→ **Work order**: Set down the listing below verbatim, but only from its first line through the line containing "right front paw: (529, 713)".
________
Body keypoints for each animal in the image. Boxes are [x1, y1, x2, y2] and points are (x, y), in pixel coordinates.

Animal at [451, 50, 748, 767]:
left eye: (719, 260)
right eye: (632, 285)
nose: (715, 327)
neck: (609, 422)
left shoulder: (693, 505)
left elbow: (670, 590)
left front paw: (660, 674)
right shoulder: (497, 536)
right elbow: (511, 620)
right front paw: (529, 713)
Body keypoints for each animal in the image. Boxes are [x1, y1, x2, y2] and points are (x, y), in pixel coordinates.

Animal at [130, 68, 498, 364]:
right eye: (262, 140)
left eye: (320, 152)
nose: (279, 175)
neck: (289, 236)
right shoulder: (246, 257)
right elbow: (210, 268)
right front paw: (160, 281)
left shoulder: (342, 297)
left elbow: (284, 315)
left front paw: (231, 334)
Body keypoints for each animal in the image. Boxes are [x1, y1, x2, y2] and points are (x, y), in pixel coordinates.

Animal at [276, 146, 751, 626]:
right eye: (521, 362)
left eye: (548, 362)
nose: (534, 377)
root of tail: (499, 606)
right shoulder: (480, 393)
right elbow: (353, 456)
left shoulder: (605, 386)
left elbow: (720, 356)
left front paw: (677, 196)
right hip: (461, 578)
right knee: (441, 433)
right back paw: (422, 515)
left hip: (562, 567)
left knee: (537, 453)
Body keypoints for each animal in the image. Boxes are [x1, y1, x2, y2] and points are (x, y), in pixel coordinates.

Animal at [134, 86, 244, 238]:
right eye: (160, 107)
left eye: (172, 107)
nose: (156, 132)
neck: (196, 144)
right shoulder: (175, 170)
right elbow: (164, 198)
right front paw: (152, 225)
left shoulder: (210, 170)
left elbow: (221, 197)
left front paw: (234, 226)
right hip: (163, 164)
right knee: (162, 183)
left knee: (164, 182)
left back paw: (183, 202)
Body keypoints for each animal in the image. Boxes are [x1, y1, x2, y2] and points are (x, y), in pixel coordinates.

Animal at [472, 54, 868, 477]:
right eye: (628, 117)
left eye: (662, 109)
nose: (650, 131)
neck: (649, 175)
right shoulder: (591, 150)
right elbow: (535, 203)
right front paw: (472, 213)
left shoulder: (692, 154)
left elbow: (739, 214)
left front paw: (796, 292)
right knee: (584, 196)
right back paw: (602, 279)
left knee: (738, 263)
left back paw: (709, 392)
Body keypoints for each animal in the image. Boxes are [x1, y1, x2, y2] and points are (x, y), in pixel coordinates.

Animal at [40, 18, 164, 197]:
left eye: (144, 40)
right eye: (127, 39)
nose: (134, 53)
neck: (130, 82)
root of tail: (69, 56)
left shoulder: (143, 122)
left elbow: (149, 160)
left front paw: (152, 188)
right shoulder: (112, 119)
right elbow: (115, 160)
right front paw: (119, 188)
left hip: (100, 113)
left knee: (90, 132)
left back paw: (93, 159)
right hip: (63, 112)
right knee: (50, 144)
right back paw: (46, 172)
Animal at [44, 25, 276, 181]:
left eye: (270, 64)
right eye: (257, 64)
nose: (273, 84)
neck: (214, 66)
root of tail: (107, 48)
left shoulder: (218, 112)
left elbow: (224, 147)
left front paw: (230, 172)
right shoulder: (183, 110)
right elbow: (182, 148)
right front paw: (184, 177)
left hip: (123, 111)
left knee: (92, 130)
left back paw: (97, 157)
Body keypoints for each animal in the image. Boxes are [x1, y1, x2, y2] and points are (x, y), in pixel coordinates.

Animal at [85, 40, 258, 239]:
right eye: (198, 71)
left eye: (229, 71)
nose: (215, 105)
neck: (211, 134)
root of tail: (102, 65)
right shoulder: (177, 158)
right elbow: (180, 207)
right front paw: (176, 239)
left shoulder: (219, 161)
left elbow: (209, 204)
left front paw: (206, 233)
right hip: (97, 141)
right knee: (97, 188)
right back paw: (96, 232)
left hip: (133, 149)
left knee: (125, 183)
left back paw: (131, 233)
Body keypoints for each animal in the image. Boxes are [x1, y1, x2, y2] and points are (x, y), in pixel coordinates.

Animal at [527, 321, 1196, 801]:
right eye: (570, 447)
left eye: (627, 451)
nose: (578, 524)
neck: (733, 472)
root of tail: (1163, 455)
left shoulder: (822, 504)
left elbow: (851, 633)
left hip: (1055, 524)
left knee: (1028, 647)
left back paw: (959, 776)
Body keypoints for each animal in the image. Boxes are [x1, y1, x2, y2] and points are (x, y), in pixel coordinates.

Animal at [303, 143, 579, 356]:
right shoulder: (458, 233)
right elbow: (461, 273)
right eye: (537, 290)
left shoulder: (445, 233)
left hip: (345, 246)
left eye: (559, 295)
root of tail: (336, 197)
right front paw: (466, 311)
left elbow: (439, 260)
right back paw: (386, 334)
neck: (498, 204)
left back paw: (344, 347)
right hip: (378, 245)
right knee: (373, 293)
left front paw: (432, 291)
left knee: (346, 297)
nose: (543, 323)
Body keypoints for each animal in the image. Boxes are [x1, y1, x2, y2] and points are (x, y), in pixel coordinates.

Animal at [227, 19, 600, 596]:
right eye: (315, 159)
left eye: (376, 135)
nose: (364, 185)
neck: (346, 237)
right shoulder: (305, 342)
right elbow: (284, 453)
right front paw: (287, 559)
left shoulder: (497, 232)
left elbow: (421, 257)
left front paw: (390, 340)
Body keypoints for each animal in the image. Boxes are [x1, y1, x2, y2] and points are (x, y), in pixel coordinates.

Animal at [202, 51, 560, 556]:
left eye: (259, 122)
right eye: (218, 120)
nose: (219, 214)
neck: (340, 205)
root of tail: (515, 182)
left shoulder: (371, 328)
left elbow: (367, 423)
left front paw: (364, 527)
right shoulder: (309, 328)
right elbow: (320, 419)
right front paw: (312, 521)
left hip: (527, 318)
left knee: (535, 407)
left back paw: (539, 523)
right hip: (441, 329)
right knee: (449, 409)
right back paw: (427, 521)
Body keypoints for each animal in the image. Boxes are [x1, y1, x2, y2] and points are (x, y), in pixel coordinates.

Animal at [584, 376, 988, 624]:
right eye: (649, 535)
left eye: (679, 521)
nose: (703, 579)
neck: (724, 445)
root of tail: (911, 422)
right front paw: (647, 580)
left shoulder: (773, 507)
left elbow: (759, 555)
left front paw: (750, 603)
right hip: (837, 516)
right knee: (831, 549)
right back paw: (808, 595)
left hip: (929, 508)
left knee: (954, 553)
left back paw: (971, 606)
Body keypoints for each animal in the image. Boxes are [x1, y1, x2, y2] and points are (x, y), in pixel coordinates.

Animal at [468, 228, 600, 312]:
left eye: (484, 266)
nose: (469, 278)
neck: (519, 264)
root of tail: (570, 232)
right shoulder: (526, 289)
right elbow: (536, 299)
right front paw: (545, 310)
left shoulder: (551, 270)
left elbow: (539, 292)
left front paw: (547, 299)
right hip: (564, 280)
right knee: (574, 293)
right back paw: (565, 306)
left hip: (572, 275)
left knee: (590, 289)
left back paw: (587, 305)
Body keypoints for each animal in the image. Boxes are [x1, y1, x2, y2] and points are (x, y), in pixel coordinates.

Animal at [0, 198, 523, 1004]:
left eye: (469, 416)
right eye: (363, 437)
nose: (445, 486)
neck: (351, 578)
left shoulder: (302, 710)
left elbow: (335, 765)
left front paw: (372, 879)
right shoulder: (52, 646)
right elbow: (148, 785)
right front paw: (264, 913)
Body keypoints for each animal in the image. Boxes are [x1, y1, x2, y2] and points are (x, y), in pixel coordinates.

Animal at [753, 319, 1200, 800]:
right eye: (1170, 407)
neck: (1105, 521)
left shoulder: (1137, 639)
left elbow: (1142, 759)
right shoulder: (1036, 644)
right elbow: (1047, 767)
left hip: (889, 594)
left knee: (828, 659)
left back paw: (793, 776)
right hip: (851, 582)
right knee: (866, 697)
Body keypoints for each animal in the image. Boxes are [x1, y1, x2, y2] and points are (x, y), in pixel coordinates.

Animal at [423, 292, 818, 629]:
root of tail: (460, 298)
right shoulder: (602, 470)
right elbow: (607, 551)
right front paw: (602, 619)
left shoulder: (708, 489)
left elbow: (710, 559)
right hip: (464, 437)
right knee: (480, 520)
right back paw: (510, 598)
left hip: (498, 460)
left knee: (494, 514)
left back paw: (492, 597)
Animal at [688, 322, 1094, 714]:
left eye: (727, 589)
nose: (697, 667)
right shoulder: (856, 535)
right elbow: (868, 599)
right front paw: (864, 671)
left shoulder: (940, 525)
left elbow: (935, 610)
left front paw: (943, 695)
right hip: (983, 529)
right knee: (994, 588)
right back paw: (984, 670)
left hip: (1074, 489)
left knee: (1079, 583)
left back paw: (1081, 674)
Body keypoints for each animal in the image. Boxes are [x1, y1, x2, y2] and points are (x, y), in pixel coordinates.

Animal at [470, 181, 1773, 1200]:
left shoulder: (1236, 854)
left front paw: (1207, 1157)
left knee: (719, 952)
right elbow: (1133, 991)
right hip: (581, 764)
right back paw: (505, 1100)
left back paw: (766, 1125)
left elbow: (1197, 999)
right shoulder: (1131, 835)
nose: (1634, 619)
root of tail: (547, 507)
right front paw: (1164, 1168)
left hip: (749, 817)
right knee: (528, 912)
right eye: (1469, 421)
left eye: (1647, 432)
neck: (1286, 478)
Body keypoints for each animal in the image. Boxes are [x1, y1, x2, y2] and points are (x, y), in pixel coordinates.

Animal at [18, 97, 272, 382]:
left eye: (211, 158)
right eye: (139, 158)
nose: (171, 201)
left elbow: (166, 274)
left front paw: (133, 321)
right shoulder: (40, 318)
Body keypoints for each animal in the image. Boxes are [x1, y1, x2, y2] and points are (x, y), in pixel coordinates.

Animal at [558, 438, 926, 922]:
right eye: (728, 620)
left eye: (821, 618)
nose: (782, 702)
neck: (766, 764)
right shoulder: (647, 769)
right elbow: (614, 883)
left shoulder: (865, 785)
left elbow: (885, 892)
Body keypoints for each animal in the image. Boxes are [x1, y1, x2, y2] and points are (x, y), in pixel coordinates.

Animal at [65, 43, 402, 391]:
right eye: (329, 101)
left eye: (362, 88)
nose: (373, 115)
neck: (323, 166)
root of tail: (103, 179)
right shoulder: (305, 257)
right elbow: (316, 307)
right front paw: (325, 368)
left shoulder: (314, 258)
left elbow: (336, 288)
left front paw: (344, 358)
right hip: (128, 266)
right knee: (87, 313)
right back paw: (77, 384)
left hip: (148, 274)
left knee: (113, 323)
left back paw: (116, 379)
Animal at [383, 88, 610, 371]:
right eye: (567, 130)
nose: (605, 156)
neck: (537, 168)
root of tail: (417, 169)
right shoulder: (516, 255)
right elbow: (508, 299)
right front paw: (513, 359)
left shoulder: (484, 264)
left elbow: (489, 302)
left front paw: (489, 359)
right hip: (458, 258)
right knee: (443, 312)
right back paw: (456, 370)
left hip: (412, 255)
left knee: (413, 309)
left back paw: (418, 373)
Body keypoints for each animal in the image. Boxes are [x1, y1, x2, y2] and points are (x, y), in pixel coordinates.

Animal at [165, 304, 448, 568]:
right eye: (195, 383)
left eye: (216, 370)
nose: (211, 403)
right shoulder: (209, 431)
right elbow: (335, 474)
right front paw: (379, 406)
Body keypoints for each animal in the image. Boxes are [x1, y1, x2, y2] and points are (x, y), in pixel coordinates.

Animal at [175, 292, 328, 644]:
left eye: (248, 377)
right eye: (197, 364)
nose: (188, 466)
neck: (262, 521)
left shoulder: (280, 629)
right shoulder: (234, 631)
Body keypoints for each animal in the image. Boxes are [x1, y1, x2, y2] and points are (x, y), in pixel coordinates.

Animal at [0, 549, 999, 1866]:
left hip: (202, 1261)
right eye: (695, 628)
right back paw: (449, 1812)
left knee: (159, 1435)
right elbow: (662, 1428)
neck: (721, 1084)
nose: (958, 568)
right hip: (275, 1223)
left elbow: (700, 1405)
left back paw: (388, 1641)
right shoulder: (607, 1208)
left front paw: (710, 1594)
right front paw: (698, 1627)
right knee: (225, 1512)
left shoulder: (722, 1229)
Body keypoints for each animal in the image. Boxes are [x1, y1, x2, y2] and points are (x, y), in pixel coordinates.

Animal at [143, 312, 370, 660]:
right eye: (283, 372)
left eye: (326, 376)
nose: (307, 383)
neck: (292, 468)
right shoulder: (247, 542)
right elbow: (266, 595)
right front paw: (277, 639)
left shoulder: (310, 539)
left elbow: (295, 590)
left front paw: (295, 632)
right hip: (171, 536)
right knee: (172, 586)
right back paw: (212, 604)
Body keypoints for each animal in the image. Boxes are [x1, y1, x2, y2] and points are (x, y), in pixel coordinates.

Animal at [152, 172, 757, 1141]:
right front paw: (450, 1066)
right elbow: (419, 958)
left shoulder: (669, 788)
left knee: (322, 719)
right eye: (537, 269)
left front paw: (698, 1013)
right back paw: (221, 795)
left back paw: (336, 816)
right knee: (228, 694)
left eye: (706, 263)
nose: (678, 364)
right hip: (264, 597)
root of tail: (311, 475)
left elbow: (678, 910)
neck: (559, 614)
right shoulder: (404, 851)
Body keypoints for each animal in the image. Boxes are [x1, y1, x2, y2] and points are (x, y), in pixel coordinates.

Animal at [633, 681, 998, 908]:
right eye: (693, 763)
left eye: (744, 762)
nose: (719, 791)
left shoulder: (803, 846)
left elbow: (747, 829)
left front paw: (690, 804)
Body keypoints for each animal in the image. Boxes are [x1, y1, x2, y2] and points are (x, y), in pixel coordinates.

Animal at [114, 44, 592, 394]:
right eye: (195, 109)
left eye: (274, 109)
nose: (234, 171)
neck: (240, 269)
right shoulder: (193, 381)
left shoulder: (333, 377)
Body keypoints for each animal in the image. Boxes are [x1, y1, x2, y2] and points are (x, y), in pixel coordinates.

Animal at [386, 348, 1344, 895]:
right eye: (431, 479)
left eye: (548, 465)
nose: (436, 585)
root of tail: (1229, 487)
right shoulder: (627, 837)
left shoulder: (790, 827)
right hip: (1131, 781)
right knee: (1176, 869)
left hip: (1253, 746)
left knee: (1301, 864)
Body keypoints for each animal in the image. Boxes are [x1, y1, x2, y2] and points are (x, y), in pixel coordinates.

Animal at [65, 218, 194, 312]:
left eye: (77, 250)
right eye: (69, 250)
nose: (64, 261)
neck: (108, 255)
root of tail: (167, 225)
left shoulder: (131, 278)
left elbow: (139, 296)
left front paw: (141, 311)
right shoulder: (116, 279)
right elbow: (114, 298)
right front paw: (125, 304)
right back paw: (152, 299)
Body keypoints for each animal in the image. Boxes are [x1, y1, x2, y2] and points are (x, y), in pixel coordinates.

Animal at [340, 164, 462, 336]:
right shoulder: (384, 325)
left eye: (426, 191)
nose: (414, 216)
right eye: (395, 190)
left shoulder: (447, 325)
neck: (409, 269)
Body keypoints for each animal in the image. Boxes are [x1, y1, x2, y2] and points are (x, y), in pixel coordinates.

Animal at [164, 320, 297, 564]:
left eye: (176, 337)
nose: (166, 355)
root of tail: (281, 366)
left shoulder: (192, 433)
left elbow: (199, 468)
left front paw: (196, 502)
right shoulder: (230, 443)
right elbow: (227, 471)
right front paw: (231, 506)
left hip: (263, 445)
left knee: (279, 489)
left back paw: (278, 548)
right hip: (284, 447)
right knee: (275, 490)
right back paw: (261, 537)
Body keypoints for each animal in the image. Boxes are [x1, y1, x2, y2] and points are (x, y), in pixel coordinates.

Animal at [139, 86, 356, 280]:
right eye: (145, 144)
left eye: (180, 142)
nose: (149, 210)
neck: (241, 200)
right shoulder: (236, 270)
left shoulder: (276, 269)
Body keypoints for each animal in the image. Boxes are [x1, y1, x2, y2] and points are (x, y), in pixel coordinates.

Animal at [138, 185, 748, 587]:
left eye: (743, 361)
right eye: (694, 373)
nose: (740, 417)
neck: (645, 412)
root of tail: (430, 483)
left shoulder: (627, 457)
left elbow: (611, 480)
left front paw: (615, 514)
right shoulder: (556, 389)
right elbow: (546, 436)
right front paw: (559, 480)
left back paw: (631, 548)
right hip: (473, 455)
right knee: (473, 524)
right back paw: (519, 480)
________
→ **Your response**:
Body keypoints for each animal in the image. Boxes are [x1, y1, x2, y2] and points are (x, y), in pixel coordinates.

Animal at [451, 50, 748, 767]:
left eye: (719, 260)
right eye: (632, 285)
nose: (715, 327)
neck: (609, 422)
left shoulder: (693, 505)
left elbow: (670, 590)
left front paw: (660, 674)
right shoulder: (497, 536)
right elbow: (511, 620)
right front paw: (529, 713)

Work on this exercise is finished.